- **WHAT THE TASK REQUIRES**: What lines in the records below contain the string "Right"? Copy every one.

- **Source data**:
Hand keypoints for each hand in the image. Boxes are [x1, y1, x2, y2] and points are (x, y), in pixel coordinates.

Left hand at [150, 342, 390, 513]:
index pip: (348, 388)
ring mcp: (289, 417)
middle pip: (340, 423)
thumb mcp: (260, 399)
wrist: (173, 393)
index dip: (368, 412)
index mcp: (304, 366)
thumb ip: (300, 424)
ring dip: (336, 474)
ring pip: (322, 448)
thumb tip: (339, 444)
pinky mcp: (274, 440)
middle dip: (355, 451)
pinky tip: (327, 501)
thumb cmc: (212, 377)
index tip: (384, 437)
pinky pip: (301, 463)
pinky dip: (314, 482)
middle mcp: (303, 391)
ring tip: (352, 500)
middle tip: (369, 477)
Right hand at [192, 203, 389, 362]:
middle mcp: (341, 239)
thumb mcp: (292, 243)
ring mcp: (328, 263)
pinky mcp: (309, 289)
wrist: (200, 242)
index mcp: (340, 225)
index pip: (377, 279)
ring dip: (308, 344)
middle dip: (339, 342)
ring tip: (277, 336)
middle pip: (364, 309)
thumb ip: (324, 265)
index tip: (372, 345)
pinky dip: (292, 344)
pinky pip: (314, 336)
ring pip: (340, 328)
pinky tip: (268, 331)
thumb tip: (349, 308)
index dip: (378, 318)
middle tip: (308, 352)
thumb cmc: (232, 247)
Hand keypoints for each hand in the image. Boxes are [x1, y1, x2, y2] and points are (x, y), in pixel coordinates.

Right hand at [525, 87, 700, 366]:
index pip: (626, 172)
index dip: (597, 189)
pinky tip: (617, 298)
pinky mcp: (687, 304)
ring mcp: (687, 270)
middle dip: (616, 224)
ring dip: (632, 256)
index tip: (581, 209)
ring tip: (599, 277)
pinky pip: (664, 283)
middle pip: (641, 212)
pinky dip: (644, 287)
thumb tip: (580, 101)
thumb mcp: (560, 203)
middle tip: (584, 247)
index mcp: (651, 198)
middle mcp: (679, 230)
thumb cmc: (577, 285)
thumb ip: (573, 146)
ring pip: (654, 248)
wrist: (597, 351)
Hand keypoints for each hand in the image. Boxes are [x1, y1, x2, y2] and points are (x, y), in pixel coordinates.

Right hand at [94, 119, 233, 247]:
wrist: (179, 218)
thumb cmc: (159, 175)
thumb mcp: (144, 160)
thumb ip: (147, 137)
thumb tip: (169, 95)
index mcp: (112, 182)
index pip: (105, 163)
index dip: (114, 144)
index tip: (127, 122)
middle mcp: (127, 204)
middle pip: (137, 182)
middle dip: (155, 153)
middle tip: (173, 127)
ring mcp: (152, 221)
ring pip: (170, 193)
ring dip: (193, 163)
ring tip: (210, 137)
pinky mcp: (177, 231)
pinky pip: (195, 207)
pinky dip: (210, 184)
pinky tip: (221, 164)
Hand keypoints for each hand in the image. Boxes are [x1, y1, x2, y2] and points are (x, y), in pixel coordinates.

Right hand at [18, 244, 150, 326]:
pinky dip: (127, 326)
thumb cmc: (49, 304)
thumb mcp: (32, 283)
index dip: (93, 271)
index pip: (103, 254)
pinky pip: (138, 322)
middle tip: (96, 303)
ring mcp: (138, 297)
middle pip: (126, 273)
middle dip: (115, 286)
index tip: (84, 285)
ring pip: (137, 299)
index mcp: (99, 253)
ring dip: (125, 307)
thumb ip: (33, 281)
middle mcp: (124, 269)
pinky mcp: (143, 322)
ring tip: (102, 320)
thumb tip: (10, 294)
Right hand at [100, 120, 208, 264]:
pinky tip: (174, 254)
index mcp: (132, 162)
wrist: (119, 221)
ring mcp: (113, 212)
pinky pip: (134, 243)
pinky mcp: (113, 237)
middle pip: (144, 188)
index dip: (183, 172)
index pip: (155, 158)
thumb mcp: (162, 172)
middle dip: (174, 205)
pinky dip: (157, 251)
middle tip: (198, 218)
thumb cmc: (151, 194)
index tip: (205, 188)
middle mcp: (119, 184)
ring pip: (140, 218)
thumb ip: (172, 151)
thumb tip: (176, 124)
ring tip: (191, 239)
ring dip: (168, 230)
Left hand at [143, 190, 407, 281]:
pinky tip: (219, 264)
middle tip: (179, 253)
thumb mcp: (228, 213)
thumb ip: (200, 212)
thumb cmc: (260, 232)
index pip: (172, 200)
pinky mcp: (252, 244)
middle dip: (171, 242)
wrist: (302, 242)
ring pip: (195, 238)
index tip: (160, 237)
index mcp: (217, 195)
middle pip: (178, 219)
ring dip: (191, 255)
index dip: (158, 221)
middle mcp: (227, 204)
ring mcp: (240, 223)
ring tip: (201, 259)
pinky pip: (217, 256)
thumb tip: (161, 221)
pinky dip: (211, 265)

- **REPLY TO THE EXERCISE**:
Right hand at [192, 203, 389, 362]:
Right hand at [525, 87, 700, 366]:
Right hand at [94, 119, 233, 247]:
Right hand at [18, 244, 150, 326]:
Right hand at [100, 120, 208, 264]:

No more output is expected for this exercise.